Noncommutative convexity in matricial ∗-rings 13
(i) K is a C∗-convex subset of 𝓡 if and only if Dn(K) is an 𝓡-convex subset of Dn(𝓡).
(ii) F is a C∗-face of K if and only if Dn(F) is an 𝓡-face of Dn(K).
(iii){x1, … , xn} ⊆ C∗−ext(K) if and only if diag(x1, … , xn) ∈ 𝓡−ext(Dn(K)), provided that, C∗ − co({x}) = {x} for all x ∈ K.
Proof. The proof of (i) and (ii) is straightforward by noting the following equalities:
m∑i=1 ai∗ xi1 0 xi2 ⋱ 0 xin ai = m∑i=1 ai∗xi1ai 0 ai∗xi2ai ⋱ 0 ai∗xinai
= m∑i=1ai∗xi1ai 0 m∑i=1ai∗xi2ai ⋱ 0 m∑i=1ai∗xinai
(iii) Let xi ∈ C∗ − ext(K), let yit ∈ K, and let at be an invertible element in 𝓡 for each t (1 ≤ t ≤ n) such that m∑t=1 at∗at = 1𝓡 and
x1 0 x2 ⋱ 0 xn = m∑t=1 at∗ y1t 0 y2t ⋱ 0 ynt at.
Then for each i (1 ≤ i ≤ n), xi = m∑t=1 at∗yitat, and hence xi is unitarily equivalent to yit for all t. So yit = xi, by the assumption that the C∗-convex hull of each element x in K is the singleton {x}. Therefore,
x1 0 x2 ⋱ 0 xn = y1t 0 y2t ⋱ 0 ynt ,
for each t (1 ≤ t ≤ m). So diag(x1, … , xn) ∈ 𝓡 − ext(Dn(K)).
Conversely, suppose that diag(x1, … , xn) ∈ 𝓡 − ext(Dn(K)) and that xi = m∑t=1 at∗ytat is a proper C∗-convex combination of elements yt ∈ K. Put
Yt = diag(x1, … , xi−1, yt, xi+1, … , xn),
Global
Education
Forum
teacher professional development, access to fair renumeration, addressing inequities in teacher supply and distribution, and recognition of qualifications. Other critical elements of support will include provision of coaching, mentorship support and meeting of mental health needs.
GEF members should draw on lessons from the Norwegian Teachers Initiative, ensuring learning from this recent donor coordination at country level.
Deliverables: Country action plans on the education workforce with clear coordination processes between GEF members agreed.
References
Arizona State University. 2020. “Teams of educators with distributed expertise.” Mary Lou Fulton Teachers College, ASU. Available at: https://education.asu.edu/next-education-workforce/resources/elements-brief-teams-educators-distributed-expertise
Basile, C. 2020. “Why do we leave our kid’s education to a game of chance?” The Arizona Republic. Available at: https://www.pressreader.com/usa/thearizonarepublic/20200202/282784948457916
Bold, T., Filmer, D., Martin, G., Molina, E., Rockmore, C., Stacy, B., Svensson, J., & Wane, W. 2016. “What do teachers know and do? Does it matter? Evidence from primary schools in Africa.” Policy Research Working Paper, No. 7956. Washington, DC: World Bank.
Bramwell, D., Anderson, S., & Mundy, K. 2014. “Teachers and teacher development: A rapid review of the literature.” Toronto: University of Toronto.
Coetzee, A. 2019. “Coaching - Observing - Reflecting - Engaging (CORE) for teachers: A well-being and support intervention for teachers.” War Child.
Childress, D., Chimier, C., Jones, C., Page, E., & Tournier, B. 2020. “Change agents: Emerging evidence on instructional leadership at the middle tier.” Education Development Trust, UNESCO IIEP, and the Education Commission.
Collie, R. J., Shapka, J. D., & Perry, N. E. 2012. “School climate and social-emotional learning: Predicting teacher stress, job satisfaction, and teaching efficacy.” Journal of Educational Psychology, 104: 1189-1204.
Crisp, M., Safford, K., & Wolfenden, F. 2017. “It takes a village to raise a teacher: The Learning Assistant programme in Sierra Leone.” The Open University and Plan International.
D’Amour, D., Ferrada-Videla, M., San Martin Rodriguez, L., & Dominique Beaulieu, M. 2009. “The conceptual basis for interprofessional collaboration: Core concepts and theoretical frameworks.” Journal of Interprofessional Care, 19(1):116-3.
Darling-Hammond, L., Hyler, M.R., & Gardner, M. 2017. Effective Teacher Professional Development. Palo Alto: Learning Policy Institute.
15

====

**The problem**
In the listing above, locate the line containing "x1 0 x2 ⋱ 0 xn = m∑t=1" and the line containing "Basile, C. 2020.", then transcribe both and every line between them verbatim.

**Task answer**
x1 0 x2 ⋱ 0 xn = m∑t=1 at∗ y1t 0 y2t ⋱ 0 ynt at.
Then for each i (1 ≤ i ≤ n), xi = m∑t=1 at∗yitat, and hence xi is unitarily equivalent to yit for all t. So yit = xi, by the assumption that the C∗-convex hull of each element x in K is the singleton {x}. Therefore,
x1 0 x2 ⋱ 0 xn = y1t 0 y2t ⋱ 0 ynt ,
for each t (1 ≤ t ≤ m). So diag(x1, … , xn) ∈ 𝓡 − ext(Dn(K)).
Conversely, suppose that diag(x1, … , xn) ∈ 𝓡 − ext(Dn(K)) and that xi = m∑t=1 at∗ytat is a proper C∗-convex combination of elements yt ∈ K. Put
Yt = diag(x1, … , xi−1, yt, xi+1, … , xn),
Global
Education
Forum
teacher professional development, access to fair renumeration, addressing inequities in teacher supply and distribution, and recognition of qualifications. Other critical elements of support will include provision of coaching, mentorship support and meeting of mental health needs.
GEF members should draw on lessons from the Norwegian Teachers Initiative, ensuring learning from this recent donor coordination at country level.
Deliverables: Country action plans on the education workforce with clear coordination processes between GEF members agreed.
References
Arizona State University. 2020. “Teams of educators with distributed expertise.” Mary Lou Fulton Teachers College, ASU. Available at: https://education.asu.edu/next-education-workforce/resources/elements-brief-teams-educators-distributed-expertise
Basile, C. 2020. “Why do we leave our kid’s education to a game of chance?” The Arizona Republic. Available at: https://www.pressreader.com/usa/thearizonarepublic/20200202/282784948457916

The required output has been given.